* DATA UNDER STUDY *
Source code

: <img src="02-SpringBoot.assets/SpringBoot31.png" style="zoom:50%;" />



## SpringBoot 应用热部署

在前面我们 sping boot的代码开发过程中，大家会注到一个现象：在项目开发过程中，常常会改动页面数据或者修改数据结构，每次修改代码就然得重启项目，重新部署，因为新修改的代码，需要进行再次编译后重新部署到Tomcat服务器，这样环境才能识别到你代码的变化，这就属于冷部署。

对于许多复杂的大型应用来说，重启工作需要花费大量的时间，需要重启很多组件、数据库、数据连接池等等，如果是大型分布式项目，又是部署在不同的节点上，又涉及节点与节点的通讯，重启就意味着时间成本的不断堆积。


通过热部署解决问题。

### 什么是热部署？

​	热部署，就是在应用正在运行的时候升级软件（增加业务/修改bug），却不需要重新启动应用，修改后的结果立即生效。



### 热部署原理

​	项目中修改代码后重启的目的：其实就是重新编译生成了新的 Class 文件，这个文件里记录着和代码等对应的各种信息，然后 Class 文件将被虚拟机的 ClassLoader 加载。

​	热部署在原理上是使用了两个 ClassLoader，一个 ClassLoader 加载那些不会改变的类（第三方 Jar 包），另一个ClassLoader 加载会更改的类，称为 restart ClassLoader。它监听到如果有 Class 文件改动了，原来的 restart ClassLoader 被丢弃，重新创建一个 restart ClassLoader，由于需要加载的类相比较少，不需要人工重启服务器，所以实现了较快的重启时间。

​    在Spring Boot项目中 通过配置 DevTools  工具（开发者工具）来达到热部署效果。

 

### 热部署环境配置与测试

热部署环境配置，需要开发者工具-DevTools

* WHAT YOU HAVE TO DO *
Each line of the data that includes "ClassLoader" should be copied.

* OUTPUT FOR THIS TASK *
​	项目中修改代码后重启的目的：其实就是重新编译生成了新的 Class 文件，这个文件里记录着和代码等对应的各种信息，然后 Class 文件将被虚拟机的 ClassLoader 加载。
​	热部署在原理上是使用了两个 ClassLoader，一个 ClassLoader 加载那些不会改变的类（第三方 Jar 包），另一个ClassLoader 加载会更改的类，称为 restart ClassLoader。它监听到如果有 Class 文件改动了，原来的 restart ClassLoader 被丢弃，重新创建一个 restart ClassLoader，由于需要加载的类相比较少，不需要人工重启服务器，所以实现了较快的重启时间。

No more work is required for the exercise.